At least 100 killed in car bombings in Somalia’s capital Mogadishu, president says
- President Hassan Sheikh Mohamud says nearly 300 other people are wounded, as al-Shabab extremist group claims responsibility for attack
- The explosions hit the country’s education ministry in the city centre, close to a busy intersection where a truck bombing killed more than 500 people in 2017
The number of people killed in an attack on Saturday at a busy intersection in the Somali capital Mogadishu has risen to at least 100, President Hassan Sheikh Mohamud said on Sunday.
“So far, people who died have reached 100 and 300 are wounded, and the number for both the death and wounded continues to increase,” he said after visiting the bombing location, where a truck bombing at the same spot five years ago killed more than 500.
Two cars packed with explosives were detonated minutes apart near the busy Zobe junction, followed by gunfire in an attack targeting Somalia’s education ministry.
“We ask our international partners and Muslims around the world to send their medical doctors here since we can’t send all the victims outside the country for treatment,” he said.
The al-Qaeda-linked al-Shabab extremist group, which often targets the capital and controls large parts of the country, claimed responsibility, saying it targeted the education ministry. It claimed the ministry was an “enemy base” that receives support from non-Muslim countries and “is committed to removing Somali children from the Islamic faith”.
Al-Shabab usually does not make claims of responsibility when large numbers of civilians are killed, as in the 2017 blast, but it has been angered by a high-profile new offensive by the government that also aims to shut down its financial network. The group said it was committed to fighting until the country is ruled by Islamic law, and it asked civilians to stay away from government areas.
Somalia’s president, elected this year, said the country remained at war with al-Shabab “and we are winning”.
The attack in Mogadishu occurred on a day when the president, prime minister and other senior officials were meeting to discuss expanded efforts to combat violent extremism and especially al-Shabab.
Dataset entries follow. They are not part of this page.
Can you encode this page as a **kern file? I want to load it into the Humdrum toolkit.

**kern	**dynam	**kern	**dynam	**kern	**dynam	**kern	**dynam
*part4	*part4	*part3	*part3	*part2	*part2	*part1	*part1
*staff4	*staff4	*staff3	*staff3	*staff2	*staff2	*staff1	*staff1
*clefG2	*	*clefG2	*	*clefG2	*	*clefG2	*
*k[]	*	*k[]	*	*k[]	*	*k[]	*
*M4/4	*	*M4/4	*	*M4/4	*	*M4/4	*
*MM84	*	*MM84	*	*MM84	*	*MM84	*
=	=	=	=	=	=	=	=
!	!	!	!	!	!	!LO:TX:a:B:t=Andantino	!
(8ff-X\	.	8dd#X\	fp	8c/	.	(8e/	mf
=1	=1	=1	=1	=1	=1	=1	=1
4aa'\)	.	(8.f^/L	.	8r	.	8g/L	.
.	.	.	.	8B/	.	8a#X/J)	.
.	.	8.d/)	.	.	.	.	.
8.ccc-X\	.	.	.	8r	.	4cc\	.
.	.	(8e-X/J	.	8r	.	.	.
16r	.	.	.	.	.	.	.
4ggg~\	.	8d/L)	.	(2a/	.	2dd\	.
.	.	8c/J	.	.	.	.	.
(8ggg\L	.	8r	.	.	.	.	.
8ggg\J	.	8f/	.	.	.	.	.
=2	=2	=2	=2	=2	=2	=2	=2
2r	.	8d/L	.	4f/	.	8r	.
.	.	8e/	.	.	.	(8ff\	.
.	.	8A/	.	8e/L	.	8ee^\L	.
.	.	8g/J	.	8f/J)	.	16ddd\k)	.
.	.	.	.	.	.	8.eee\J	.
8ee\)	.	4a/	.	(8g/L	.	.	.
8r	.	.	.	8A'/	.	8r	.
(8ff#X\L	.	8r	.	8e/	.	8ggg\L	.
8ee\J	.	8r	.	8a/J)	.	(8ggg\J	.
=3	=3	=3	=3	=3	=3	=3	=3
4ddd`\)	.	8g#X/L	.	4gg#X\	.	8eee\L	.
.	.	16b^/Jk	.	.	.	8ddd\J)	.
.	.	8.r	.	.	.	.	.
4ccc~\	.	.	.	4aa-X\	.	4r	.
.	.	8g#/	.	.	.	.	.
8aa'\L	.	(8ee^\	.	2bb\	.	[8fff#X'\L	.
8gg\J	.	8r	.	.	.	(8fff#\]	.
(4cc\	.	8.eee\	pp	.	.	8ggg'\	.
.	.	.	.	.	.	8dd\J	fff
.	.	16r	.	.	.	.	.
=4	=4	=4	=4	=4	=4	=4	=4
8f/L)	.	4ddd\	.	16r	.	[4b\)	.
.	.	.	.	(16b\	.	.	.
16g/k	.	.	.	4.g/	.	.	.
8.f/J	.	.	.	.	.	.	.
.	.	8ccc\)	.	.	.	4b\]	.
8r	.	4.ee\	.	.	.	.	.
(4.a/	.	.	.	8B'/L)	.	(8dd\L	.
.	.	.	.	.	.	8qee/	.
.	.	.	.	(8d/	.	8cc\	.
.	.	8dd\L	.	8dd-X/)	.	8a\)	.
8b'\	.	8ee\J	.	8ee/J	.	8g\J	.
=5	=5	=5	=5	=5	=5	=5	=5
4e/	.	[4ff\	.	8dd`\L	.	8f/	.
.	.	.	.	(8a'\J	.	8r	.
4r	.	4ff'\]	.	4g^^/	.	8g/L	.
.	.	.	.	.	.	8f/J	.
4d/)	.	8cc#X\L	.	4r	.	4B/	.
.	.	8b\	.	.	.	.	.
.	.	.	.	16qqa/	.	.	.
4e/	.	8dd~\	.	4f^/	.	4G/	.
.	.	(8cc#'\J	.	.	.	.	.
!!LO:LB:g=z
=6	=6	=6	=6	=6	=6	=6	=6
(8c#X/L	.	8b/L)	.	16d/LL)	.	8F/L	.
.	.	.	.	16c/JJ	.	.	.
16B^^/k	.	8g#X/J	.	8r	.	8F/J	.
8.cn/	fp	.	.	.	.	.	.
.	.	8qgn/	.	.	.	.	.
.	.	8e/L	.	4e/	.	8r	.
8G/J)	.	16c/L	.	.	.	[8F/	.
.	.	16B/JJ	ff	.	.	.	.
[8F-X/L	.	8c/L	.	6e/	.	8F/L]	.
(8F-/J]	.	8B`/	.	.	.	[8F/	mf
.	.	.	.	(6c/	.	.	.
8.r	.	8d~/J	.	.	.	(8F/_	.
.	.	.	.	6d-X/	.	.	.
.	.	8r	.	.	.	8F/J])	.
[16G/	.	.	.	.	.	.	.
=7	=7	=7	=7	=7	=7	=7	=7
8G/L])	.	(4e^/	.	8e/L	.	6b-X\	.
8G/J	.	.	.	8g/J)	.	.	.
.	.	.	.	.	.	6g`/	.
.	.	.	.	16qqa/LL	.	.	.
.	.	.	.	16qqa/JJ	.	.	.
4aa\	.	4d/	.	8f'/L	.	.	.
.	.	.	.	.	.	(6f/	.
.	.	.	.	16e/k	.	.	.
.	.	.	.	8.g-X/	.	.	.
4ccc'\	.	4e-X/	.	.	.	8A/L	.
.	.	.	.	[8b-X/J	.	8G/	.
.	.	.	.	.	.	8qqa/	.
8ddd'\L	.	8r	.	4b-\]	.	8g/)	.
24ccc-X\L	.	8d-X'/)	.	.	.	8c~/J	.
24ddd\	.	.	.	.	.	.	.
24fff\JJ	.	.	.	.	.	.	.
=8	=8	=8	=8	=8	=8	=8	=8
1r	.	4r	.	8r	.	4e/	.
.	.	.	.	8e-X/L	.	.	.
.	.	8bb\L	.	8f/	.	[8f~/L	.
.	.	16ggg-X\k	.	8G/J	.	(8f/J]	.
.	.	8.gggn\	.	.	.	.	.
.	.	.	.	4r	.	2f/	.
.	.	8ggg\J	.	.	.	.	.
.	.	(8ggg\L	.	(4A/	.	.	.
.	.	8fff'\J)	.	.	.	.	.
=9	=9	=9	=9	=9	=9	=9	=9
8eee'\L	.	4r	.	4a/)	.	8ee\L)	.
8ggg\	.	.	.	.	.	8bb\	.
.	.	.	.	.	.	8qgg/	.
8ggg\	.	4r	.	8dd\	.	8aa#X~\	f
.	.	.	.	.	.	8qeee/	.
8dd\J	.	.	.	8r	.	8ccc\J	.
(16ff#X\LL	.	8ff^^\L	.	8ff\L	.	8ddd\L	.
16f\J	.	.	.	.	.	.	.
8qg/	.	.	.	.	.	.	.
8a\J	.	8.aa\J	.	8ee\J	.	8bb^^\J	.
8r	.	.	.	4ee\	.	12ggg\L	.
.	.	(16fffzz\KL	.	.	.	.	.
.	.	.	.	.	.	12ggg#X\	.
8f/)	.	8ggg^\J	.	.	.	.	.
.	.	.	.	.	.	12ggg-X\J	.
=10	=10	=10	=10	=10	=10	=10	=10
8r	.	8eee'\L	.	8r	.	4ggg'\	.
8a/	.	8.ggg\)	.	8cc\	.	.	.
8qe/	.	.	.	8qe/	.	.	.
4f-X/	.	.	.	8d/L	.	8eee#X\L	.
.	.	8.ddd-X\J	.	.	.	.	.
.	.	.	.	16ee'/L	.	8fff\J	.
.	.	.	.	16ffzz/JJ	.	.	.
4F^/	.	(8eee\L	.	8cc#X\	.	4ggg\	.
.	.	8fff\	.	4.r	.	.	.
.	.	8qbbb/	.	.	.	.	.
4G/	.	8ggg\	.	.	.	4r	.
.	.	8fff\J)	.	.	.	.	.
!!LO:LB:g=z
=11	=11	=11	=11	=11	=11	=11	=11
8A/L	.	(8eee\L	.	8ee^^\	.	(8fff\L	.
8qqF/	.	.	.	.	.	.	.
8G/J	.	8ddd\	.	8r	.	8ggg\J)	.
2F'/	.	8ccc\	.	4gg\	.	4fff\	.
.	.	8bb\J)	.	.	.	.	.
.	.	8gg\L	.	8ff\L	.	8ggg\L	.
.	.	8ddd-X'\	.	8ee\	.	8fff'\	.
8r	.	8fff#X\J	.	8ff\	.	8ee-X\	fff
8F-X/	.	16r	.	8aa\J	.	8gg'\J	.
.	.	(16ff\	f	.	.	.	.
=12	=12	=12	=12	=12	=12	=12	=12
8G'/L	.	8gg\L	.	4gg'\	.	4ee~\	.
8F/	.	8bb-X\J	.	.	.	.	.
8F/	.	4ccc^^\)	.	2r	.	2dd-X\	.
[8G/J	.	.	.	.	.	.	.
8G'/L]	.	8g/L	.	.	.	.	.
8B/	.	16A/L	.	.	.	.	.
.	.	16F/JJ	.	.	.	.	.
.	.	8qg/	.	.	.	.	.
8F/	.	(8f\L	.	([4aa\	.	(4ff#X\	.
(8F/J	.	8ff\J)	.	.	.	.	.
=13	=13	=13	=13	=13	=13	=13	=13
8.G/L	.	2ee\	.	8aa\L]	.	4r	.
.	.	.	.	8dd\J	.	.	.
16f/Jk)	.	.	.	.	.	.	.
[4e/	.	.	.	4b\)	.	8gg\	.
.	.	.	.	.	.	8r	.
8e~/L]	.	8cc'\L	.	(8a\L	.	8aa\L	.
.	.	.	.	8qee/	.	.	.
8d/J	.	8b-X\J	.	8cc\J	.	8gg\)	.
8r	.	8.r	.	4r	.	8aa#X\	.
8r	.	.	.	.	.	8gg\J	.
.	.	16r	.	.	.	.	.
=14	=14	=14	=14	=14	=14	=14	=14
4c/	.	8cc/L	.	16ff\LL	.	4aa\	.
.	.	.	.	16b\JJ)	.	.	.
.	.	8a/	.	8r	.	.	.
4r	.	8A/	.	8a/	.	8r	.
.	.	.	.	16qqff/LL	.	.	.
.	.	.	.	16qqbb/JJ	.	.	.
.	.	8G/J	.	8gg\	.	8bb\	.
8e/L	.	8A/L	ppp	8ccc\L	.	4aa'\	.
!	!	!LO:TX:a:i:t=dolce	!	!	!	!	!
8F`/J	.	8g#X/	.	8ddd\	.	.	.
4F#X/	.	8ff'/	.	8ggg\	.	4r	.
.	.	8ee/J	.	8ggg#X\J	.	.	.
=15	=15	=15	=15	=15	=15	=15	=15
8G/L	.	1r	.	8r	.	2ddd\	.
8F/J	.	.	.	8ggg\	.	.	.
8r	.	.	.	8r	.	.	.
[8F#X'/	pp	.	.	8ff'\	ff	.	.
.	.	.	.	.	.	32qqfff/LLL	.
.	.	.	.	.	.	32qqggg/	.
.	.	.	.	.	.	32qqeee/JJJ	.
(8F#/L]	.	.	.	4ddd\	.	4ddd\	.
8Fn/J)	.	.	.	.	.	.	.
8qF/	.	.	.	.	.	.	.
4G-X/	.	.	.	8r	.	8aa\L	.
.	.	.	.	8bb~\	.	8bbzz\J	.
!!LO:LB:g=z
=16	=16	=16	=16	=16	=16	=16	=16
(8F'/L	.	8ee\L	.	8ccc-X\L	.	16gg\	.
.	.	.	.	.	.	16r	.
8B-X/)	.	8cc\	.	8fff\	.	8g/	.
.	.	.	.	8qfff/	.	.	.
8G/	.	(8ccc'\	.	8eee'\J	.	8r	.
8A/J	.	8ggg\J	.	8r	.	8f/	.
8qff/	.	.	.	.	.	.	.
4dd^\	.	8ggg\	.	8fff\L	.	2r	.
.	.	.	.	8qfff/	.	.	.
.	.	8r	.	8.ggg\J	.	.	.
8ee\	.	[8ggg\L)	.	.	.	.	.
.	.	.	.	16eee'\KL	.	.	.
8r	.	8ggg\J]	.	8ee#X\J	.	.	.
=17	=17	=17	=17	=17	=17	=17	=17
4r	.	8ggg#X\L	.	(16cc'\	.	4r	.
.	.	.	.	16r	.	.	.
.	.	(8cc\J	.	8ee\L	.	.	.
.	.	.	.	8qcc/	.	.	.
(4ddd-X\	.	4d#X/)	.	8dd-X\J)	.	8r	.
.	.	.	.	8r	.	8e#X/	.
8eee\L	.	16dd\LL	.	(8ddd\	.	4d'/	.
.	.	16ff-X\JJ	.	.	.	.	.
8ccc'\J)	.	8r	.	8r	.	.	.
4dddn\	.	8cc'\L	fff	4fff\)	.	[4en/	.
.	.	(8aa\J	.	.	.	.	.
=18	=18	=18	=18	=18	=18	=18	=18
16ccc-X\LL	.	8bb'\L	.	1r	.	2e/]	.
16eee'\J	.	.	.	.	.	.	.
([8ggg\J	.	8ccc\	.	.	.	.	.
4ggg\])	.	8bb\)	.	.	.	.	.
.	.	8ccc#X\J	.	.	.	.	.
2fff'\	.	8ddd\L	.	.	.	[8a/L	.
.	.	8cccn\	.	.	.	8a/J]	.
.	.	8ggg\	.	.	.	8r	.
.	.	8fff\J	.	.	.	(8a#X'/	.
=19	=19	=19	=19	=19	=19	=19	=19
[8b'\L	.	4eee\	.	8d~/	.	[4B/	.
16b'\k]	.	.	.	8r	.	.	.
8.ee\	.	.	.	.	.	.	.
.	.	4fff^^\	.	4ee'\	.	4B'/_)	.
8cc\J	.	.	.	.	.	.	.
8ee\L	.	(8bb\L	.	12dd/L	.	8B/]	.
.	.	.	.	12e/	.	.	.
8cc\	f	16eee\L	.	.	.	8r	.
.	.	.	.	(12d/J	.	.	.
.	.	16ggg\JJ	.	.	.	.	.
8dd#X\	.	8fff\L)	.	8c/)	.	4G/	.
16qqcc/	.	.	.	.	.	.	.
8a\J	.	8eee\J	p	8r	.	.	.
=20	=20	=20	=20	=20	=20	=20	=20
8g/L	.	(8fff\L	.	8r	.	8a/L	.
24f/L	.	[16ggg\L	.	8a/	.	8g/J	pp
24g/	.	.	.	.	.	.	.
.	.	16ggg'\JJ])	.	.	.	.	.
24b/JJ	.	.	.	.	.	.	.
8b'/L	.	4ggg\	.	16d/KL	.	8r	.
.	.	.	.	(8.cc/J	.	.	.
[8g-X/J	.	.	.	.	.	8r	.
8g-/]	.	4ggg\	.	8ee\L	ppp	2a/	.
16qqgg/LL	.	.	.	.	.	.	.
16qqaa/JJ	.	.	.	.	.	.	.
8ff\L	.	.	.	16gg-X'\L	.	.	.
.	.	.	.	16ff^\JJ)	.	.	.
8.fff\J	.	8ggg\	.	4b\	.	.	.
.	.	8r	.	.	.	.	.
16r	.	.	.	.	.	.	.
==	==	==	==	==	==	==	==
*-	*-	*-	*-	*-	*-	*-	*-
The extremists, who seek an Islamic state, have responded to the offensive by killing prominent clan leaders in an apparent effort to dissuade grass-roots support.
The attack has overwhelmed first responders in Somalia, which has one of the world’s weakest health systems after decades of conflict. At hospitals and elsewhere, frantic relatives peeked under plastic sheeting and into body bags, looking for loved ones.
Halima Duwane was searching for her uncle, Abdullahi Jama. “We don’t know whether he is dead or alive but the last time we communicated he was around here,” she said, crying.
Witnesses to the attack were stunned. “I couldn’t count the bodies on the ground due to the (number of) fatalities,” witness Abdirazak Hassan said, adding the first blast hit the perimeter wall of the education ministry, where street vendors and money changers were located.
An Associated Press journalist at the scene said the second blast occurred in front of a busy restaurant during lunchtime. The blasts demolished tuk-tuks and other vehicles in an area of many restaurants and hotels.
The Somali Journalists Syndicate, citing colleagues and police, said one journalist was killed and two others wounded by the second blast while rushing to the scene of the first. The Aamin ambulance service said the second blast destroyed one of its responding vehicles.
It was not immediately clear how vehicles loaded with explosives again made it to the high-profile location in Mogadishu, a city thick with checkpoints and constantly on alert for attacks.
The United States has described al-Shabab as one of al-Qaeda’s deadliest organisations and targeted it with scores of air strikes in recent years. Hundreds of US military personnel have returned to the country after former President Donald Trump withdrew them.